Degrees and diploma supplements for programmes taught entirely in a language other than Dutch are issued both in the teaching language and in Dutch (see also Europass 13.2.1).

Self-certification in the framework of the Bologna Process was completed on 2 February 2009 when independent international experts concluded that the qualifications framework for higher education in Flanders is compatible with the overarching framework of the European Higher Education Area. This official confirmation is mentioned on the diploma supplement and on the website of NVAO and the website of the ENIC and NARIC networks.

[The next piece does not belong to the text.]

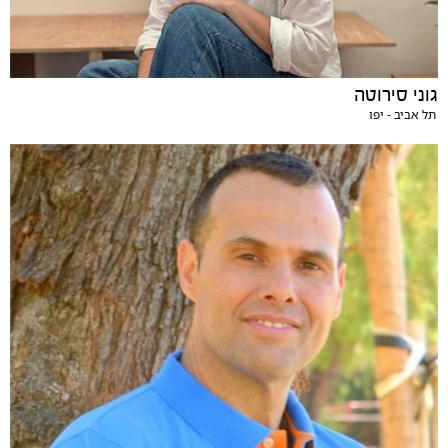
גוני סירוטה
תל אביב - יפו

The Flemish degree titles are legally protected. Only those to whom the degree of bachelor, master or doctor (doctor of philosophy, abbreviated as PhD or Dr) has been granted, with or without further specification are entitled to use the corresponding title of bachelor, master or doctor, with or without further specification. Violating these provisions when granting or using the titles is penalized by a fine and/or imprisonment.

The specification "of Arts", "of Science", "of Laws", "of Medicine", "of Veterinary Science", "of Veterinary Medicine" or "of Philosophy" may be added to certain bachelor or master degrees in academic education. The addition of this specification is subject to the same legal protection as the degree itself and the title associated with it.